Dass die Pille für den Mann trotz zunächst vielversprechender Forschung noch immer nicht auf dem Markt ist, hat verschiedene Gründe. Schwer wiegt dabei das Desinteresse der Pharmaindustrie. Statt Geld in die Entwicklung von Hormonpräparaten für den Mann zu stecken, vergnügt sie sich mit der Nachfrage weiblicher Abnehmerinnen und damit, immer mehr und teils lebensgefährliche Hormonpräparate im Gewand eines Lifestyle-Produktes zu vermarkten. Wo keine Nachfrage ist, da ist auch kein Geld, könnte man meinen. Man läge in diesem Fall jedoch falsch. Laut Expert*innen sind Männer durchaus an hormoneller Verhütung interessiert – nur wäre diese eben auf Kosten der Einnahmen durch die herkömmliche Pille.
Während die Pharmaindustrie sich auf Frauen konzentriert, scheint die Medizin sich in erster Linie am Mann abzuarbeiten. Der männliche Körper ist die Norm und geschlechtsspezifische Medizin ein Nischenthema. Ein bekanntes Beispiel ist der Herzinfarkt: Die bekanntesten Symptome des als Männerkrankheit geltenden Infarkts sind Schmerzen in der Brust und dem linken Arm – beim Mann! Frauen hingegen erleiden eher Übelkeit, Müdigkeit und Schlafstörungen. In der Folge sterben Frauen häufiger an unerkannten Herzinfarkten. Eine gefährliche Fokussierung, die auch erklären würde, warum die exakt gleichen Nebenwirkungen der Pille bei Männern schwerer wiegen als bei Frauen.

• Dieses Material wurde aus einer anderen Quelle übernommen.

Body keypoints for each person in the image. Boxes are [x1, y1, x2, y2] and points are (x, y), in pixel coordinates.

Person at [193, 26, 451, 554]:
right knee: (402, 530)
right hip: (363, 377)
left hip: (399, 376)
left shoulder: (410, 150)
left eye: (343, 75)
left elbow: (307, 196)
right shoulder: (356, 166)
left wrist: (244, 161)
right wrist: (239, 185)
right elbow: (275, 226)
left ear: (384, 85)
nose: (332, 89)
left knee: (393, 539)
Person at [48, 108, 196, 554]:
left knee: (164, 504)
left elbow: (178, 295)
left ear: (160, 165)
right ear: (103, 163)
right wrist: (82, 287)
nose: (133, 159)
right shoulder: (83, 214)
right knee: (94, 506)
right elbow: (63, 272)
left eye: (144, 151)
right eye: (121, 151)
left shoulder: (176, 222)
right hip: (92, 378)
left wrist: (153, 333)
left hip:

Die Pille für den Mann, sie könnte so schön sein. Auch wenn immer mehr Paare sich die Kosten der Medikation teilen, so bleibt Verhütung wohl noch eine ganze Weile Frauensache. Genauso wie Diskussionen mit Männern, die zwar Sex wollen, deswegen aber nicht unbedingt Kondome dabei haben. Oder sie haben welche dabei, finden das Gefühl beim Sex aber einfach »nicht so schön«. Das Gefühl neun Monate lang – und darüber hinaus – den Nachwuchs heranzuzüchten, bleibt ihnen ja erspart. Eine eventuell folgenreiche Ignoranz gegenüber dem Thema Verhütung – und dem Schutz vor Geschlechtskrankheiten.